Então, o Chefe disse a meu pai que o casamento terá que esperar… Meu próprio pai me atirou direto nos braços do meu futuro marido. Meu marido. Comecei a me sentir enjoada. Sabia apenas dois fatos sobre Luca Vitiello: ele se tornaria o chefe da máfia nova-iorquina assim que seu pai se aposentasse ou morresse; e que ganhou o apelido de “O Vice” por estrangular um homem com as próprias mãos. Não sei quantos anos ele tinha. Minha prima Bibiana foi obrigada a se casar com um homem trinta anos mais velho. Como o pai ainda não havia se aposentado, Luca não devia ser tão velho assim. Pelo menos era o que eu esperava. Será que ele era cruel?

Ele estrangulou um homem. Ele será o chefe da máfia nova-iorquina.

— Pai — sussurrei —, não me obrigue a casar com aquele homem, por favor.

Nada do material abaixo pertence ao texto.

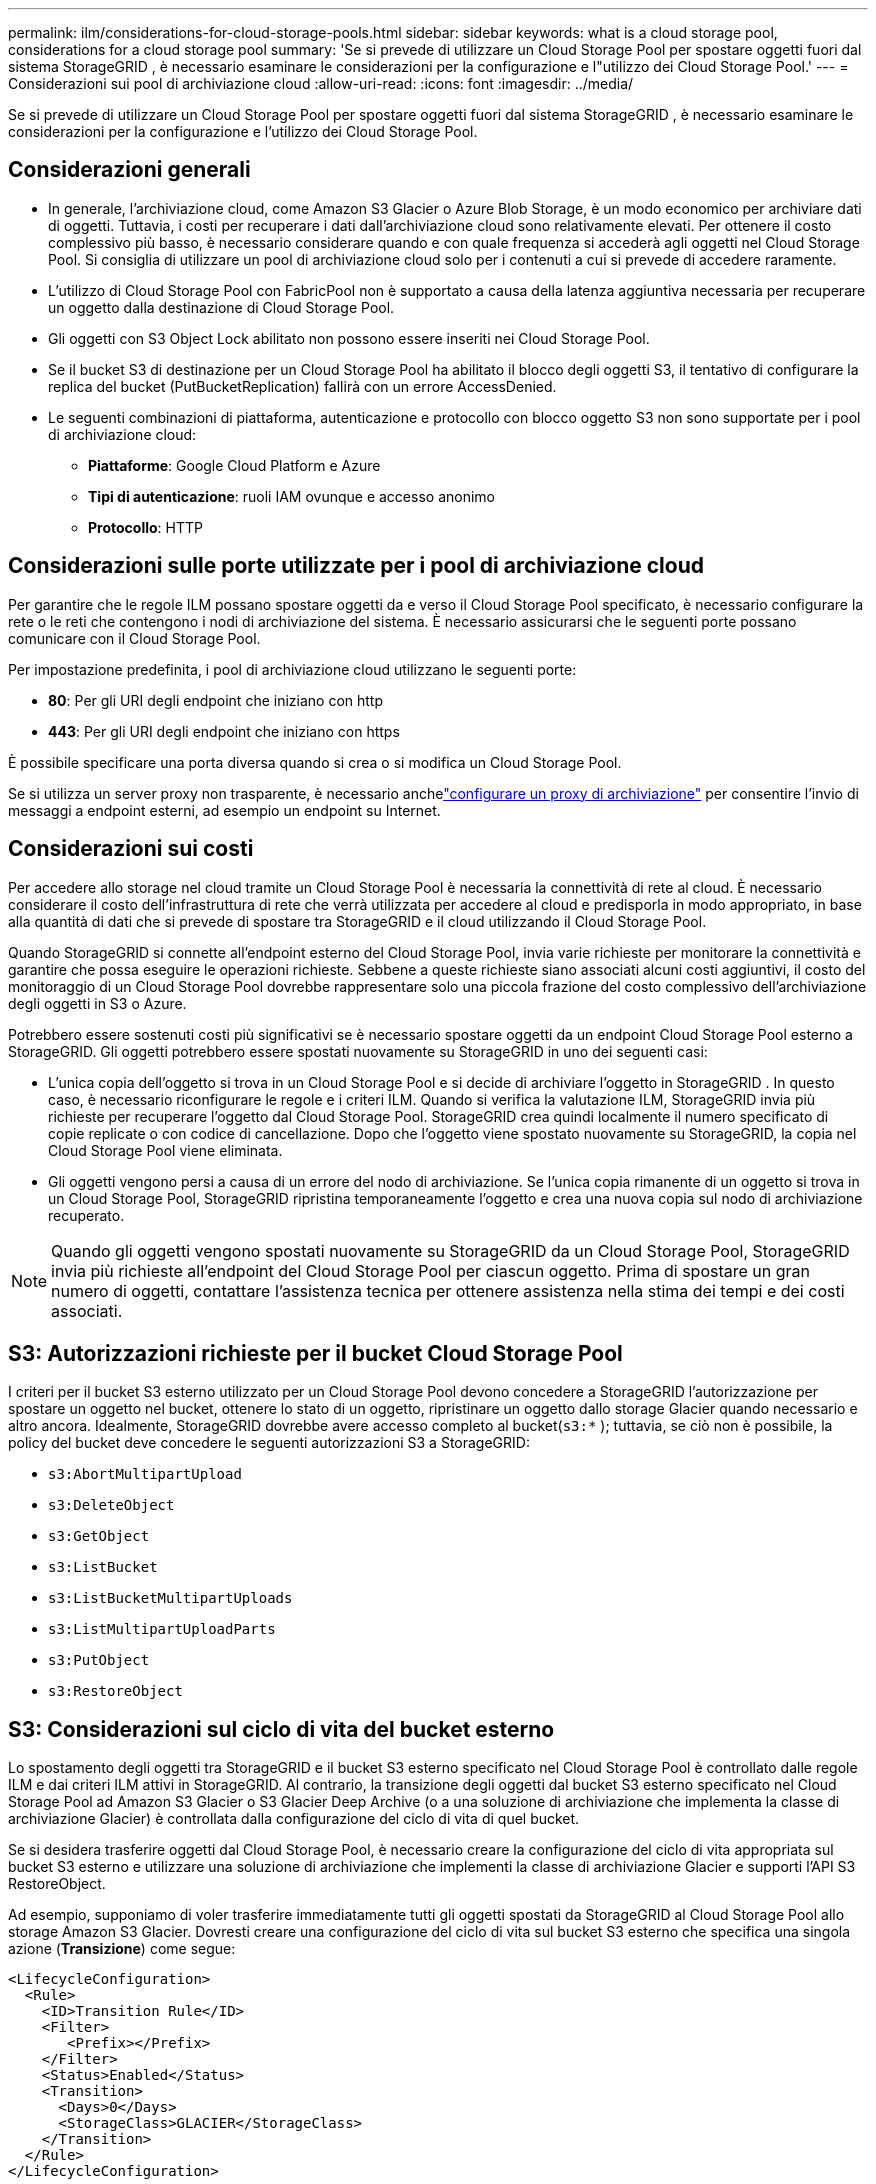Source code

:---
permalink: ilm/considerations-for-cloud-storage-pools.html 
sidebar: sidebar 
keywords: what is a cloud storage pool, considerations for a cloud storage pool 
summary: 'Se si prevede di utilizzare un Cloud Storage Pool per spostare oggetti fuori dal sistema StorageGRID , è necessario esaminare le considerazioni per la configurazione e l"utilizzo dei Cloud Storage Pool.' 
---
= Considerazioni sui pool di archiviazione cloud
:allow-uri-read: 
:icons: font
:imagesdir: ../media/


[role="lead"]
Se si prevede di utilizzare un Cloud Storage Pool per spostare oggetti fuori dal sistema StorageGRID , è necessario esaminare le considerazioni per la configurazione e l'utilizzo dei Cloud Storage Pool.



== Considerazioni generali

* In generale, l'archiviazione cloud, come Amazon S3 Glacier o Azure Blob Storage, è un modo economico per archiviare dati di oggetti.  Tuttavia, i costi per recuperare i dati dall'archiviazione cloud sono relativamente elevati.  Per ottenere il costo complessivo più basso, è necessario considerare quando e con quale frequenza si accederà agli oggetti nel Cloud Storage Pool.  Si consiglia di utilizzare un pool di archiviazione cloud solo per i contenuti a cui si prevede di accedere raramente.
* L'utilizzo di Cloud Storage Pool con FabricPool non è supportato a causa della latenza aggiuntiva necessaria per recuperare un oggetto dalla destinazione di Cloud Storage Pool.
* Gli oggetti con S3 Object Lock abilitato non possono essere inseriti nei Cloud Storage Pool.
* Se il bucket S3 di destinazione per un Cloud Storage Pool ha abilitato il blocco degli oggetti S3, il tentativo di configurare la replica del bucket (PutBucketReplication) fallirà con un errore AccessDenied.
* Le seguenti combinazioni di piattaforma, autenticazione e protocollo con blocco oggetto S3 non sono supportate per i pool di archiviazione cloud:
+
** *Piattaforme*: Google Cloud Platform e Azure
** *Tipi di autenticazione*: ruoli IAM ovunque e accesso anonimo
** *Protocollo*: HTTP






== Considerazioni sulle porte utilizzate per i pool di archiviazione cloud

Per garantire che le regole ILM possano spostare oggetti da e verso il Cloud Storage Pool specificato, è necessario configurare la rete o le reti che contengono i nodi di archiviazione del sistema.  È necessario assicurarsi che le seguenti porte possano comunicare con il Cloud Storage Pool.

Per impostazione predefinita, i pool di archiviazione cloud utilizzano le seguenti porte:

* *80*: Per gli URI degli endpoint che iniziano con http
* *443*: Per gli URI degli endpoint che iniziano con https


È possibile specificare una porta diversa quando si crea o si modifica un Cloud Storage Pool.

Se si utilizza un server proxy non trasparente, è necessario anchelink:../admin/configuring-storage-proxy-settings.html["configurare un proxy di archiviazione"] per consentire l'invio di messaggi a endpoint esterni, ad esempio un endpoint su Internet.



== Considerazioni sui costi

Per accedere allo storage nel cloud tramite un Cloud Storage Pool è necessaria la connettività di rete al cloud.  È necessario considerare il costo dell'infrastruttura di rete che verrà utilizzata per accedere al cloud e predisporla in modo appropriato, in base alla quantità di dati che si prevede di spostare tra StorageGRID e il cloud utilizzando il Cloud Storage Pool.

Quando StorageGRID si connette all'endpoint esterno del Cloud Storage Pool, invia varie richieste per monitorare la connettività e garantire che possa eseguire le operazioni richieste.  Sebbene a queste richieste siano associati alcuni costi aggiuntivi, il costo del monitoraggio di un Cloud Storage Pool dovrebbe rappresentare solo una piccola frazione del costo complessivo dell'archiviazione degli oggetti in S3 o Azure.

Potrebbero essere sostenuti costi più significativi se è necessario spostare oggetti da un endpoint Cloud Storage Pool esterno a StorageGRID.  Gli oggetti potrebbero essere spostati nuovamente su StorageGRID in uno dei seguenti casi:

* L'unica copia dell'oggetto si trova in un Cloud Storage Pool e si decide di archiviare l'oggetto in StorageGRID .  In questo caso, è necessario riconfigurare le regole e i criteri ILM.  Quando si verifica la valutazione ILM, StorageGRID invia più richieste per recuperare l'oggetto dal Cloud Storage Pool.  StorageGRID crea quindi localmente il numero specificato di copie replicate o con codice di cancellazione.  Dopo che l'oggetto viene spostato nuovamente su StorageGRID, la copia nel Cloud Storage Pool viene eliminata.
* Gli oggetti vengono persi a causa di un errore del nodo di archiviazione.  Se l'unica copia rimanente di un oggetto si trova in un Cloud Storage Pool, StorageGRID ripristina temporaneamente l'oggetto e crea una nuova copia sul nodo di archiviazione recuperato.



NOTE: Quando gli oggetti vengono spostati nuovamente su StorageGRID da un Cloud Storage Pool, StorageGRID invia più richieste all'endpoint del Cloud Storage Pool per ciascun oggetto.  Prima di spostare un gran numero di oggetti, contattare l'assistenza tecnica per ottenere assistenza nella stima dei tempi e dei costi associati.



== S3: Autorizzazioni richieste per il bucket Cloud Storage Pool

I criteri per il bucket S3 esterno utilizzato per un Cloud Storage Pool devono concedere a StorageGRID l'autorizzazione per spostare un oggetto nel bucket, ottenere lo stato di un oggetto, ripristinare un oggetto dallo storage Glacier quando necessario e altro ancora.  Idealmente, StorageGRID dovrebbe avere accesso completo al bucket(`s3:*` ); tuttavia, se ciò non è possibile, la policy del bucket deve concedere le seguenti autorizzazioni S3 a StorageGRID:

* `s3:AbortMultipartUpload`
* `s3:DeleteObject`
* `s3:GetObject`
* `s3:ListBucket`
* `s3:ListBucketMultipartUploads`
* `s3:ListMultipartUploadParts`
* `s3:PutObject`
* `s3:RestoreObject`




== S3: Considerazioni sul ciclo di vita del bucket esterno

Lo spostamento degli oggetti tra StorageGRID e il bucket S3 esterno specificato nel Cloud Storage Pool è controllato dalle regole ILM e dai criteri ILM attivi in ​​StorageGRID.  Al contrario, la transizione degli oggetti dal bucket S3 esterno specificato nel Cloud Storage Pool ad Amazon S3 Glacier o S3 Glacier Deep Archive (o a una soluzione di archiviazione che implementa la classe di archiviazione Glacier) è controllata dalla configurazione del ciclo di vita di quel bucket.

Se si desidera trasferire oggetti dal Cloud Storage Pool, è necessario creare la configurazione del ciclo di vita appropriata sul bucket S3 esterno e utilizzare una soluzione di archiviazione che implementi la classe di archiviazione Glacier e supporti l'API S3 RestoreObject.

Ad esempio, supponiamo di voler trasferire immediatamente tutti gli oggetti spostati da StorageGRID al Cloud Storage Pool allo storage Amazon S3 Glacier.  Dovresti creare una configurazione del ciclo di vita sul bucket S3 esterno che specifica una singola azione (*Transizione*) come segue:

[listing]
----
<LifecycleConfiguration>
  <Rule>
    <ID>Transition Rule</ID>
    <Filter>
       <Prefix></Prefix>
    </Filter>
    <Status>Enabled</Status>
    <Transition>
      <Days>0</Days>
      <StorageClass>GLACIER</StorageClass>
    </Transition>
  </Rule>
</LifecycleConfiguration>
----
Questa regola trasferirà tutti gli oggetti bucket ad Amazon S3 Glacier il giorno in cui sono stati creati (ovvero il giorno in cui sono stati spostati da StorageGRID al Cloud Storage Pool).


CAUTION: Quando si configura il ciclo di vita del bucket esterno, non utilizzare mai azioni *Scadenza* per definire quando scadono gli oggetti.  Le azioni di scadenza determinano l'eliminazione degli oggetti scaduti da parte del sistema di archiviazione esterno.  Se in seguito si tenta di accedere a un oggetto scaduto da StorageGRID, l'oggetto eliminato non verrà trovato.

Se si desidera trasferire gli oggetti nel Cloud Storage Pool a S3 Glacier Deep Archive (anziché ad Amazon S3 Glacier), specificare `<StorageClass>DEEP_ARCHIVE</StorageClass>` nel ciclo di vita del bucket.  Tuttavia, tieni presente che non puoi utilizzare il `Expedited` livello per ripristinare gli oggetti dall'archivio profondo del ghiacciaio S3.



== Azure: considerazioni sul livello di accesso

Quando si configura un account di archiviazione di Azure, è possibile impostare il livello di accesso predefinito su Accesso frequente o Accesso sporadico.  Quando si crea un account di archiviazione da utilizzare con un Cloud Storage Pool, è consigliabile utilizzare il livello Hot come livello predefinito.  Anche se StorageGRID imposta immediatamente il livello su Archivio quando sposta gli oggetti nel Cloud Storage Pool, l'utilizzo di un'impostazione predefinita su Caldo garantisce che non verrà addebitata alcuna commissione per l'eliminazione anticipata degli oggetti rimossi dal livello Freddo prima del minimo di 30 giorni.



== Azure: gestione del ciclo di vita non supportata

Non utilizzare la gestione del ciclo di vita dell'archiviazione BLOB di Azure per il contenitore utilizzato con un pool di archiviazione cloud.  Le operazioni del ciclo di vita potrebbero interferire con le operazioni del Cloud Storage Pool.

.Informazioni correlate
link:creating-cloud-storage-pool.html["Creare un pool di archiviazione cloud"]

A expressão de Papai se agravou. — Você vai se casar com Luca Vitiello. Fiz um acordo com o pai dele, o Salvatore. Você será uma boa esposa para Luca e, quando o encontrar na festa de noivado, se comportará como uma moça obediente.

— Festa de noivado? — Repeti. Minha voz soava distante, como se uma névoa cobrisse meus ouvidos.

— Claro. É uma ótima maneira de criar laços entre nossas famílias, e dará a Luca a chance de ver o que vai lucrar com o acordo. Não queremos desapontá-lo. — Quando? — Limpei a garganta, mas o nó permanecia.

— Quando será a festa de noivado?

— Em agosto. Ainda não marcamos a data.

Daqui a dois meses… Concordei apaticamente. Eu amava ler romances e sempre que os personagens se casavam, eu ficava imaginando como seria o meu casamento. Sempre o idealizei cheio de amor e emoção. Sonhos vãos de uma garota burra.

— Então, tenho permissão para ir à escola? — O que importa se vou me formar ou não? Nunca poderei frequentar a faculdade, nem trabalhar. A única coisa a que terei permissão será aquecer a cama do meu marido. O nó na garganta apertou e lágrimas brotaram em meus olhos, mas desejei que não caíssem. Papai odiava quando nos descontrolávamos.

— Sim. Eu disse a Vitiello que você frequenta uma escola católica para meninas, e isso pareceu agradá-lo. — Claro que agradou. Não poderia arriscar que eu ficasse em qualquer ambiente perto de garotos.

— Algo mais?

— Por enquanto, não.

Saí do escritório como se estivesse em transe. Fiz quinze anos há quatro meses. Achei que meu aniversário tivesse sido um grande passo em direção ao meu futuro e fiquei empolgada. Ingenuidade minha. Minha vida terminou antes mesmo de começar. Já decidiram tudo por mim.